In the US, 2021 could well be the EV breakthrough year. In February, EV sales were up 34% year-on-year in this country, while conventional car sales fell 5.4%, according to estimates from Morgan Stanley. Prognosticators in the EV specialty press are forecasting jumps as high as 70% in US EV sales for 2021 as a whole. Of course, they could be wrong. But big misses in EV forecasting have almost all been on the downside lately, expecting too few sales, not too many.

For Mainers, it’s notable that the big gainer in EV sales so far this year has been Ford’s Mustang Mach-E crossover, more than half of them with the all-drive feature that has helped make Subarus so ubiquitous in our wintry state.      

Automakers see no alternative to EVs. A major 2020 tightening in European Union carbon-emission caps – akin to the US tailpipe emission standards President Biden looks set to tighten up again – provided big impetus for last year’s surge in European EV sales. All-electric carmaker Tesla earned over $1.5 billion last year selling emission credits to automakers worldwide who exceeded such caps. Since the legacy automakers have given up on trying to meet the regulations by selling more fuel-efficient gasoline cars, EVs are the only way to avoid having to buy ever-more of the emission credits that have done so much to make Tesla profitable.

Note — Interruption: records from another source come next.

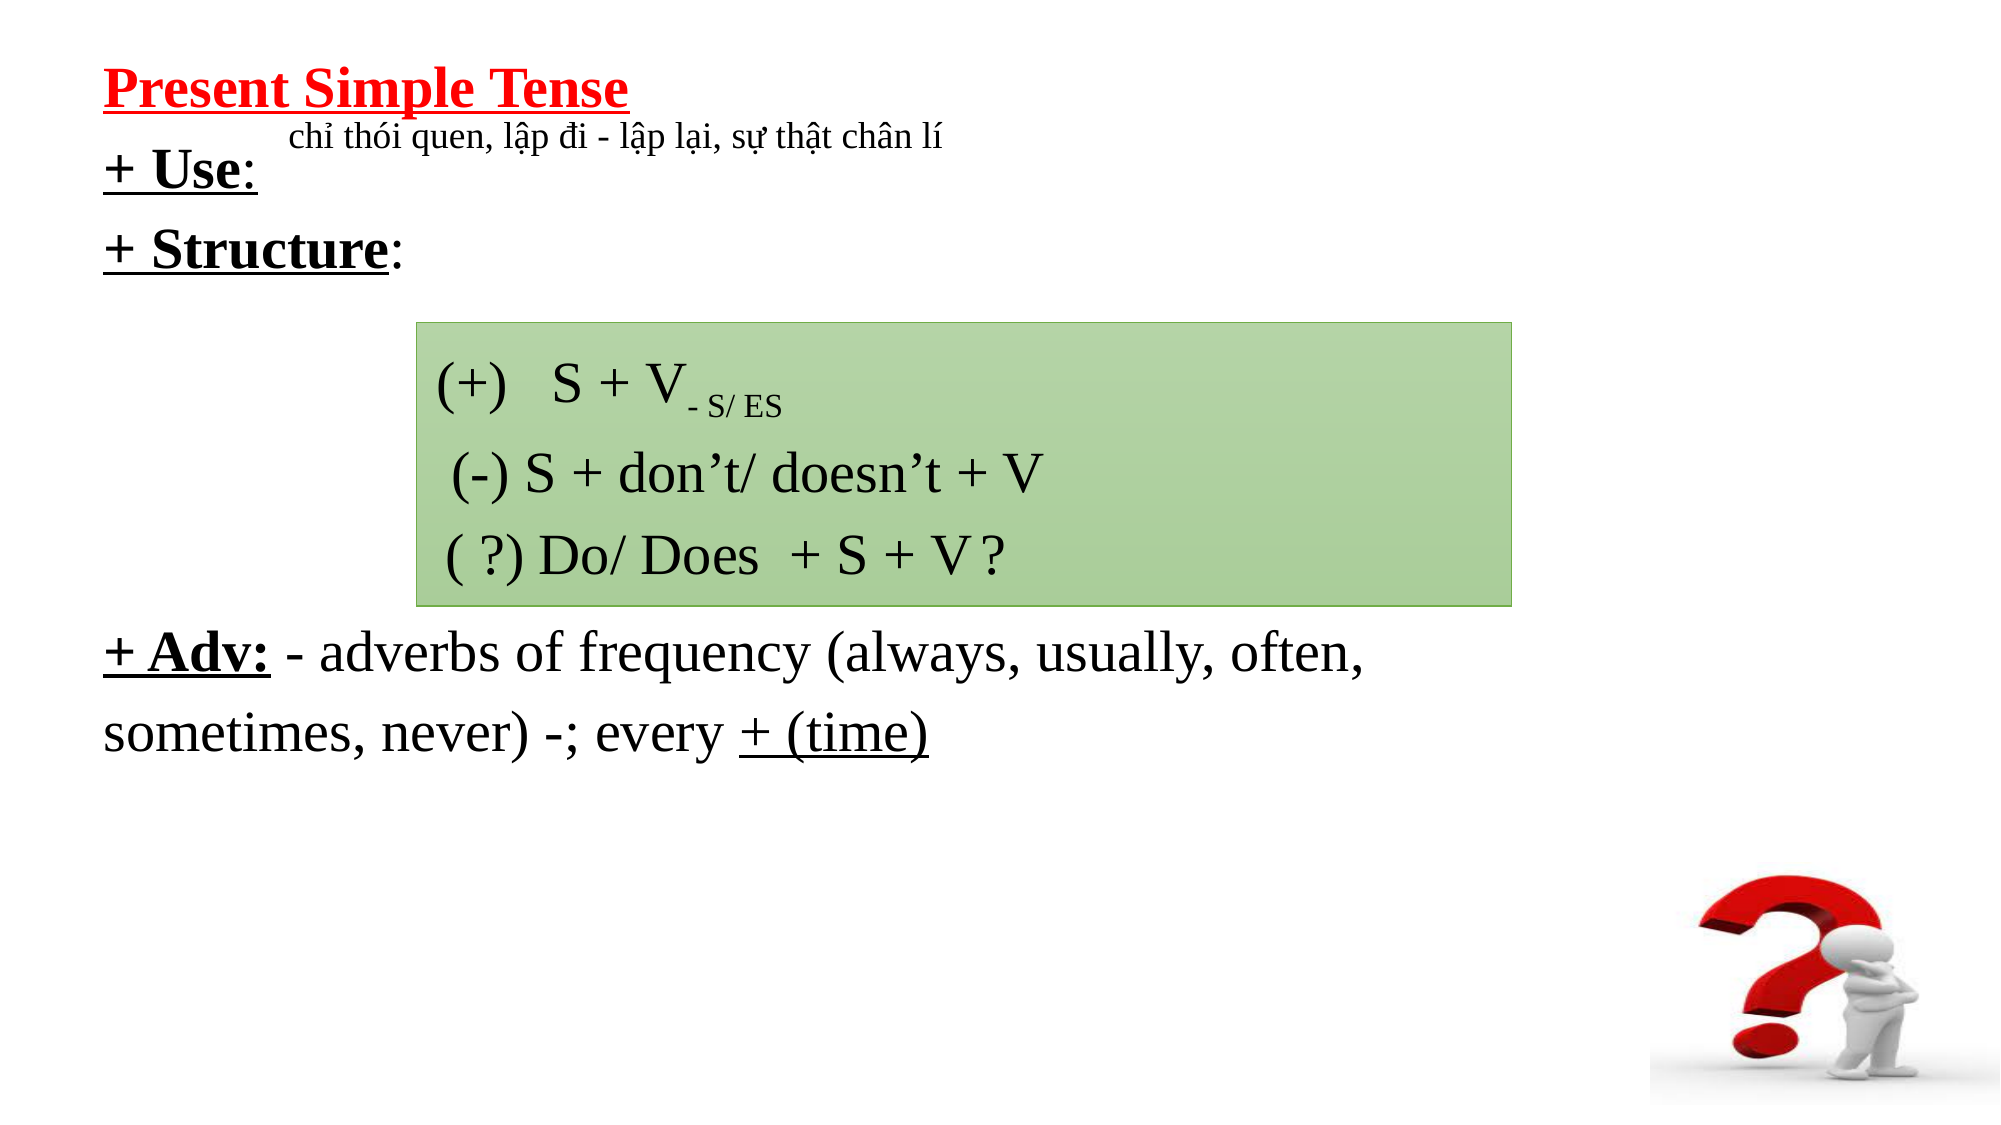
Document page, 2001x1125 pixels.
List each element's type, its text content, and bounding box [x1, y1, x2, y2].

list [1649, 862, 2000, 1105]
text_box Present Simple Tense + Use: + Structure: + Adv: - adverbs of frequency (always, usually, often, sometimes, never) -; every + (time) [83, 29, 1417, 843]
text_box chỉ thói quen, lập đi - lập lại, sự thật chân lí [268, 94, 965, 166]
text_box (+) S + V- S/ ES (-) S + don’t/ doesn’t + V­ ( ?) Do/ Does + S + V­ ? [416, 322, 1512, 607]
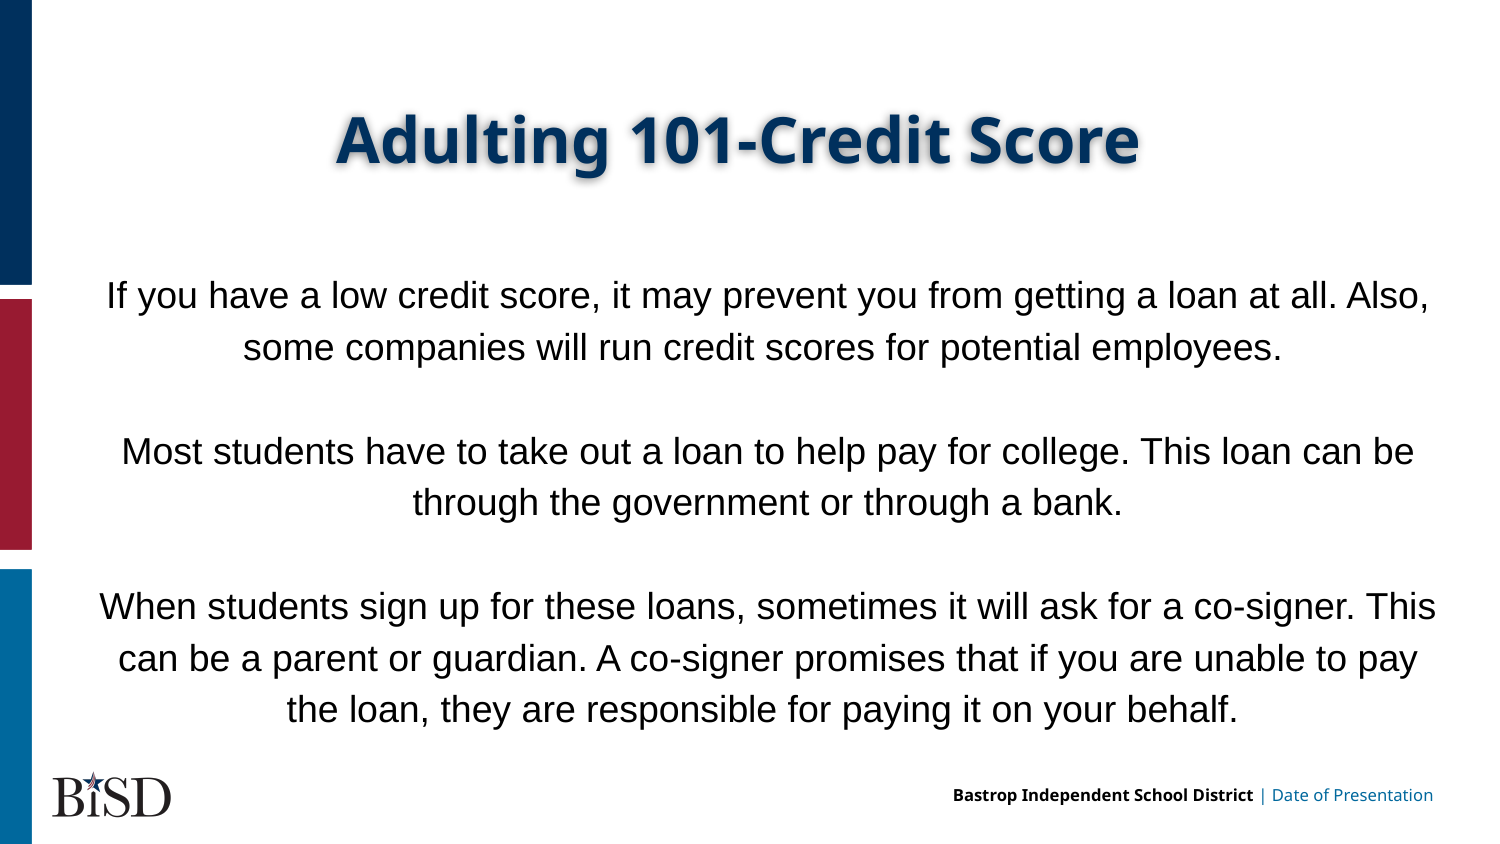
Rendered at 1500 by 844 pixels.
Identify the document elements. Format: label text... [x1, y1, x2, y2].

Reinforcing this turn to EVs is the fact that countries and cities worldwide, plus individual US states, are increasingly adopting outright bans on diesel and gasoline passenger vehicle sales. Most notably, California Gov. Gavin Newsom last September issued an executive order “requiring sales of all new passenger vehicles to be zero-emission by 2035.” California and other states that follow its emission rules – frequently including Maine, although not yet for the gasoline vehicle ban -- account for roughly 40% of all US auto sales. It’s even possible that Biden may adopt California’s rules at the federal level, according to press reports.

Still, even if automakers are in a rush, will consumer tastes change that fast? A look back 100 years to the transition from horses to automobiles suggests radical transport change can come in the span of a single decade. In 1907, only 140,300 cars were registered in the entire US, according to Scientific American. By 1917, the number of registered cars had multiplied 33 times to almost 5 million.

Fast-forward to 2020. US sales of EVs totaled just 345,300, out of overall passenger vehicle sales of 14.5 million. Multiplying that 345,000 by 33, to match the 1907-17 surge, would push EV sales up to nearly 11.4 million by 2030. This is not a scientific forecast. It’s just an anecdotal demonstration of what’s possible. Looking ahead, though, it’s easy to imagine how momentum behind EVs may build in the 2030s, and gasoline and diesel vehicle sales collapse.

What factors will people consider in 2030 as they think about which new car to buy if well over half of new-car sales are electric? Will they worry about being able to get a decent price for a used gasoline car? How about replacement parts? Certainly, automakers won’t be designing sexy new models of the gasoline vehicles they are phasing out. If you think about it, who’ll want to be the last person on their block to buy a gasoline car?